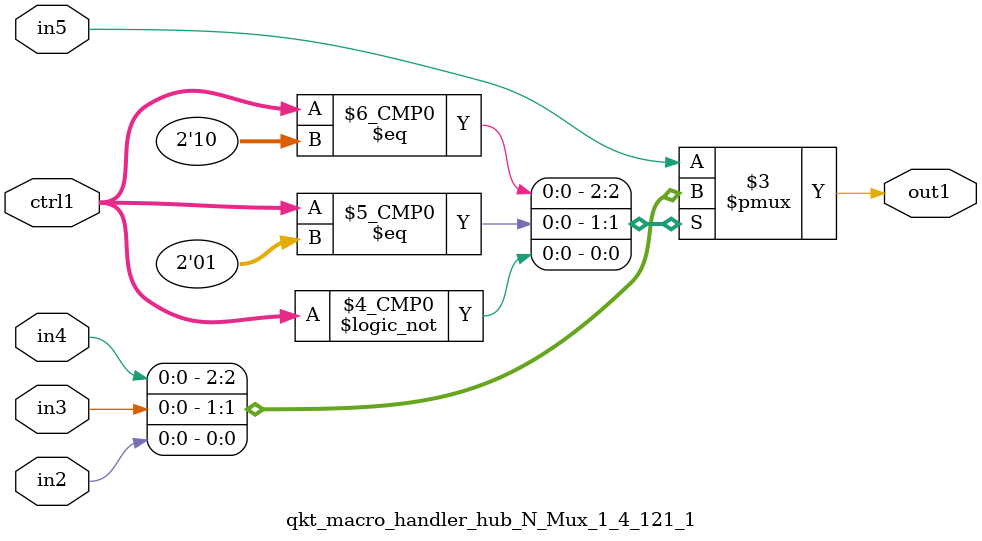
<source format=v>

`timescale 1ps / 1ps


module qkt_macro_handler_hub_N_Mux_1_4_121_1( in5, in4, in3, in2, ctrl1, out1 );

    input in5;
    input in4;
    input in3;
    input in2;
    input [1:0] ctrl1;
    output out1;
    reg out1;

    
    // rtl_process:qkt_macro_handler_hub_N_Mux_1_4_121_1/qkt_macro_handler_hub_N_Mux_1_4_121_1_thread_1
    always @*
      begin : qkt_macro_handler_hub_N_Mux_1_4_121_1_thread_1
        case (ctrl1) 
          2'd2: 
            begin
              out1 = in4;
            end
          2'd1: 
            begin
              out1 = in3;
            end
          2'd0: 
            begin
              out1 = in2;
            end
          default: 
            begin
              out1 = in5;
            end
        endcase
      end

endmodule


</source>
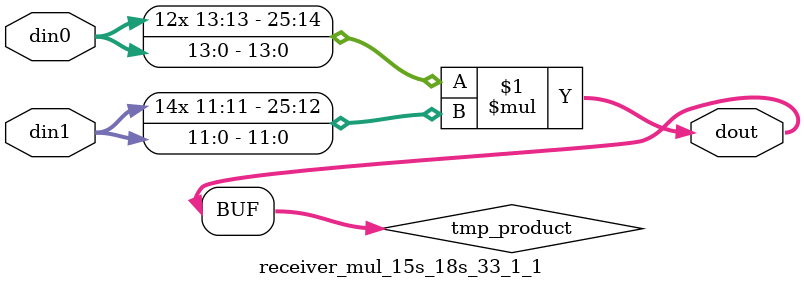
<source format=v>

`timescale 1 ns / 1 ps

  module receiver_mul_15s_18s_33_1_1(din0, din1, dout);
parameter ID = 1;
parameter NUM_STAGE = 0;
parameter din0_WIDTH = 14;
parameter din1_WIDTH = 12;
parameter dout_WIDTH = 26;

input [din0_WIDTH - 1 : 0] din0; 
input [din1_WIDTH - 1 : 0] din1; 
output [dout_WIDTH - 1 : 0] dout;

wire signed [dout_WIDTH - 1 : 0] tmp_product;













assign tmp_product = $signed(din0) * $signed(din1);








assign dout = tmp_product;







endmodule

</source>
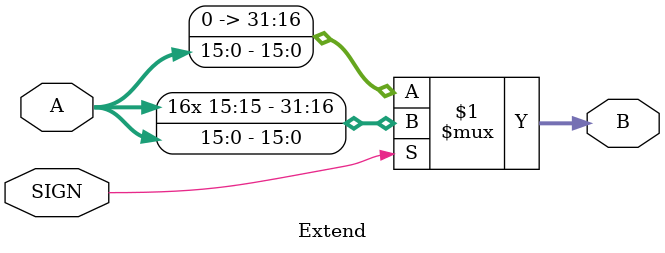
<source format=v>
module Extend #(parameter WIDTH = 16)
(
    A,
    B,
    SIGN
);
    input [WIDTH - 1:0]A;
    input SIGN;

    output [31:0]B;

    assign B = SIGN? {{(32-WIDTH){A[WIDTH - 1]}},A} : {{(32-WIDTH){1'b0}},A};
endmodule

</source>
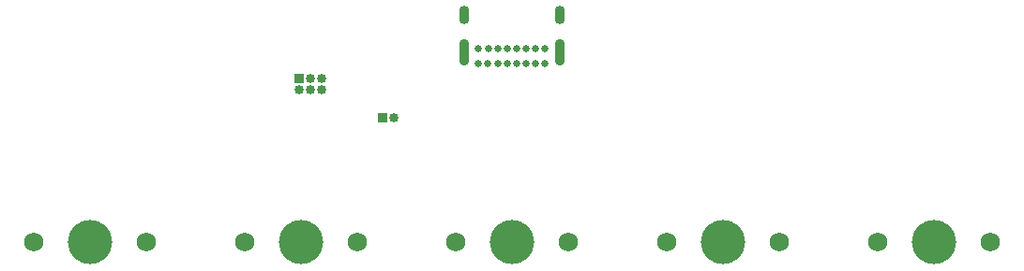
<source format=gbr>
%TF.GenerationSoftware,KiCad,Pcbnew,(5.1.7)-1*%
%TF.CreationDate,2020-12-03T18:42:54-08:00*%
%TF.ProjectId,k-5,6b2d352e-6b69-4636-9164-5f7063625858,rev?*%
%TF.SameCoordinates,Original*%
%TF.FileFunction,Soldermask,Bot*%
%TF.FilePolarity,Negative*%
%FSLAX46Y46*%
G04 Gerber Fmt 4.6, Leading zero omitted, Abs format (unit mm)*
G04 Created by KiCad (PCBNEW (5.1.7)-1) date 2020-12-03 18:42:54*
%MOMM*%
%LPD*%
G01*
G04 APERTURE LIST*
%ADD10C,1.750000*%
%ADD11C,4.000000*%
%ADD12C,0.650000*%
%ADD13O,0.900000X2.400000*%
%ADD14O,0.900000X1.700000*%
%ADD15O,0.850000X0.850000*%
%ADD16R,0.850000X0.850000*%
G04 APERTURE END LIST*
D10*
%TO.C,K5*%
X169545000Y-79375000D03*
X179705000Y-79375000D03*
D11*
X174625000Y-79375000D03*
%TD*%
D12*
%TO.C,J1*%
X135250000Y-63161000D03*
X133550000Y-63161000D03*
X134400000Y-63161000D03*
X136100000Y-63161000D03*
X136950000Y-63161000D03*
X137800000Y-63161000D03*
X138650000Y-63161000D03*
X139500000Y-63161000D03*
X133550000Y-61836000D03*
X134405000Y-61836000D03*
X135255000Y-61836000D03*
X136105000Y-61836000D03*
X136955000Y-61836000D03*
X137805000Y-61836000D03*
X138655000Y-61836000D03*
X139505000Y-61836000D03*
D13*
X132200000Y-62181000D03*
X140850000Y-62181000D03*
D14*
X132200000Y-58801000D03*
X140850000Y-58801000D03*
%TD*%
D15*
%TO.C,J2*%
X119365000Y-65555000D03*
X119365000Y-64555000D03*
X118365000Y-65555000D03*
X118365000Y-64555000D03*
X117365000Y-65555000D03*
D16*
X117365000Y-64555000D03*
%TD*%
D15*
%TO.C,J3*%
X125865000Y-68055000D03*
D16*
X124865000Y-68055000D03*
%TD*%
D10*
%TO.C,K5*%
X93408500Y-79375000D03*
X103568500Y-79375000D03*
D11*
X98488500Y-79375000D03*
%TD*%
%TO.C,K2*%
X117475000Y-79375000D03*
D10*
X122555000Y-79375000D03*
X112395000Y-79375000D03*
%TD*%
%TO.C,K3*%
X131445000Y-79375000D03*
X141605000Y-79375000D03*
D11*
X136525000Y-79375000D03*
%TD*%
%TO.C,K4*%
X155575000Y-79375000D03*
D10*
X160655000Y-79375000D03*
X150495000Y-79375000D03*
%TD*%
M02*

</source>
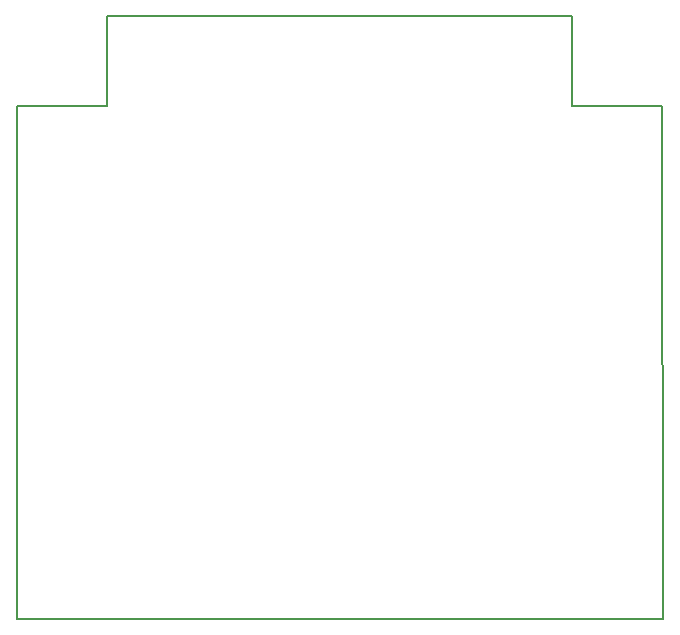
<source format=gbr>
G04 #@! TF.GenerationSoftware,KiCad,Pcbnew,(5.1.5-0-10_14)*
G04 #@! TF.CreationDate,2020-04-25T21:08:45+01:00*
G04 #@! TF.ProjectId,GlassBlower,476c6173-7342-46c6-9f77-65722e6b6963,rev?*
G04 #@! TF.SameCoordinates,Original*
G04 #@! TF.FileFunction,Profile,NP*
%FSLAX46Y46*%
G04 Gerber Fmt 4.6, Leading zero omitted, Abs format (unit mm)*
G04 Created by KiCad (PCBNEW (5.1.5-0-10_14)) date 2020-04-25 21:08:45*
%MOMM*%
%LPD*%
G04 APERTURE LIST*
%ADD10C,0.150000*%
G04 APERTURE END LIST*
D10*
X171450000Y-52030000D02*
X171500000Y-95500000D01*
X163830000Y-52030000D02*
X171450000Y-52030000D01*
X163830000Y-44410000D02*
X163830000Y-52030000D01*
X124460000Y-44410000D02*
X163830000Y-44410000D01*
X124460000Y-52030000D02*
X124460000Y-44410000D01*
X116840000Y-52030000D02*
X124460000Y-52030000D01*
X116840000Y-95500000D02*
X116840000Y-52030000D01*
X171500000Y-95500000D02*
X116840000Y-95500000D01*
M02*

</source>
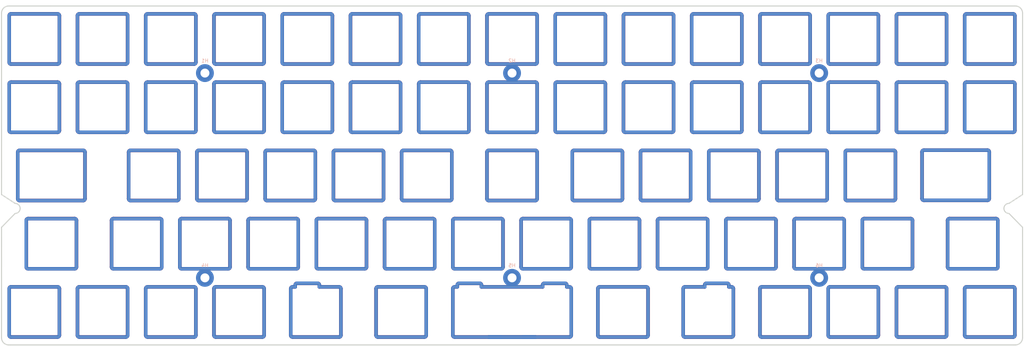
<source format=kicad_pcb>
(kicad_pcb
	(version 20241229)
	(generator "pcbnew")
	(generator_version "9.0")
	(general
		(thickness 1.6)
		(legacy_teardrops no)
	)
	(paper "A3")
	(layers
		(0 "F.Cu" signal)
		(2 "B.Cu" signal)
		(9 "F.Adhes" user "F.Adhesive")
		(11 "B.Adhes" user "B.Adhesive")
		(13 "F.Paste" user)
		(15 "B.Paste" user)
		(5 "F.SilkS" user "F.Silkscreen")
		(7 "B.SilkS" user "B.Silkscreen")
		(1 "F.Mask" user)
		(3 "B.Mask" user)
		(17 "Dwgs.User" user "User.Drawings")
		(19 "Cmts.User" user "User.Comments")
		(21 "Eco1.User" user "User.Eco1")
		(23 "Eco2.User" user "User.Eco2")
		(25 "Edge.Cuts" user)
		(27 "Margin" user)
		(31 "F.CrtYd" user "F.Courtyard")
		(29 "B.CrtYd" user "B.Courtyard")
		(35 "F.Fab" user)
		(33 "B.Fab" user)
		(39 "User.1" user)
		(41 "User.2" user)
		(43 "User.3" user)
		(45 "User.4" user)
		(47 "User.5" user)
		(49 "User.6" user)
		(51 "User.7" user)
		(53 "User.8" user)
		(55 "User.9" user)
	)
	(setup
		(stackup
			(layer "F.SilkS"
				(type "Top Silk Screen")
			)
			(layer "F.Paste"
				(type "Top Solder Paste")
			)
			(layer "F.Mask"
				(type "Top Solder Mask")
				(thickness 0.01)
			)
			(layer "F.Cu"
				(type "copper")
				(thickness 0.035)
			)
			(layer "dielectric 1"
				(type "core")
				(thickness 1.51)
				(material "FR4")
				(epsilon_r 4.5)
				(loss_tangent 0.02)
			)
			(layer "B.Cu"
				(type "copper")
				(thickness 0.035)
			)
			(layer "B.Mask"
				(type "Bottom Solder Mask")
				(thickness 0.01)
			)
			(layer "B.Paste"
				(type "Bottom Solder Paste")
			)
			(layer "B.SilkS"
				(type "Bottom Silk Screen")
			)
			(copper_finish "None")
			(dielectric_constraints no)
		)
		(pad_to_mask_clearance 0)
		(allow_soldermask_bridges_in_footprints no)
		(tenting front back)
		(pcbplotparams
			(layerselection 0x00000000_00000000_55555555_575555ff)
			(plot_on_all_layers_selection 0x00000000_00000000_00000000_00000000)
			(disableapertmacros no)
			(usegerberextensions yes)
			(usegerberattributes yes)
			(usegerberadvancedattributes yes)
			(creategerberjobfile no)
			(dashed_line_dash_ratio 12.000000)
			(dashed_line_gap_ratio 3.000000)
			(svgprecision 6)
			(plotframeref no)
			(mode 1)
			(useauxorigin no)
			(hpglpennumber 1)
			(hpglpenspeed 20)
			(hpglpendiameter 15.000000)
			(pdf_front_fp_property_popups yes)
			(pdf_back_fp_property_popups yes)
			(pdf_metadata yes)
			(pdf_single_document no)
			(dxfpolygonmode yes)
			(dxfimperialunits yes)
			(dxfusepcbnewfont yes)
			(psnegative no)
			(psa4output no)
			(plot_black_and_white yes)
			(sketchpadsonfab no)
			(plotpadnumbers no)
			(hidednponfab no)
			(sketchdnponfab yes)
			(crossoutdnponfab yes)
			(subtractmaskfromsilk yes)
			(outputformat 1)
			(mirror no)
			(drillshape 0)
			(scaleselection 1)
			(outputdirectory "")
		)
	)
	(net 0 "")
	(footprint "marbastlib-xp-plate-mx:Plate-MP_MX_7u" (layer "F.Cu") (at 206.375 165.1 180))
	(footprint "locallib:60_Outline-Modded" (layer "F.Cu") (at 206.375 127))
	(footprint "marbastlib-xp-plate-mx:Plate-MP_MX_1u" (layer "B.Cu") (at 273.05 146.05 180))
	(footprint "marbastlib-xp-plate-mx:Plate-MP_MX_1u" (layer "B.Cu") (at 301.625 165.1 180))
	(footprint "marbastlib-xp-plate-mx:Plate-MP_MX_1u" (layer "B.Cu") (at 230.1875 127 180))
	(footprint "marbastlib-xp-plate-mx:Plate-MP_MX_1u" (layer "B.Cu") (at 130.175 107.95 180))
	(footprint "marbastlib-xp-plate-mx:Plate-MP_MX_1u" (layer "B.Cu") (at 149.225 88.9 180))
	(footprint "marbastlib-xp-plate-mx:Plate-MP_MX_1u" (layer "B.Cu") (at 73.025 107.95 180))
	(footprint "marbastlib-xp-plate-mx:Plate-MP_MX_1u" (layer "B.Cu") (at 158.75 146.05 180))
	(footprint "marbastlib-xp-plate-mx:Plate-MP_MX_1u" (layer "B.Cu") (at 249.2375 127 180))
	(footprint "MountingHole:MountingHole_2.5mm_Pad_TopOnly" (layer "B.Cu") (at 120.65 98.425 180))
	(footprint "marbastlib-xp-plate-mx:Plate-MP_MX_1u" (layer "B.Cu") (at 206.375 88.9 180))
	(footprint "marbastlib-xp-plate-mx:Plate-MP_MX_1u" (layer "B.Cu") (at 187.325 88.9 180))
	(footprint "marbastlib-xp-plate-mx:Plate-MP_MX_1u" (layer "B.Cu") (at 263.525 107.95 180))
	(footprint "marbastlib-xp-plate-mx:Plate-MP_MX_1u" (layer "B.Cu") (at 215.9 146.05 180))
	(footprint "marbastlib-xp-plate-mx:Plate-MP_MX_1u" (layer "B.Cu") (at 268.2875 127 180))
	(footprint "marbastlib-xp-plate-mx:Plate-MP_MX_1u" (layer "B.Cu") (at 101.6 146.05 180))
	(footprint "marbastlib-xp-plate-mx:Plate-MP_MX_1u" (layer "B.Cu") (at 187.325 107.95 180))
	(footprint "marbastlib-xp-plate-mx:Plate-MP_MX_1u" (layer "B.Cu") (at 144.4625 127 180))
	(footprint "marbastlib-xp-plate-mx:Plate-MP_MX_1u"
		(layer "B.Cu")
		(uuid "3f9fcb16-1e64-4d2a-91af-51bbddb6672b")
		(at 92.075 88.9)
		(property "Reference" "MX2"
			(at 0 0.5 180)
			(unlocked yes)
... [457505 chars truncated]
</source>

§ WHAT IS EXPECTED
When a line in the listing has the string "parameter" in it, return that line.

§ EXERCISE RESULT
parameter ID = 1;
parameter NUM_STAGE = 0;
parameter din0_WIDTH = 14;
parameter din1_WIDTH = 12;
parameter dout_WIDTH = 26;
module Extend #(parameter WIDTH = 16)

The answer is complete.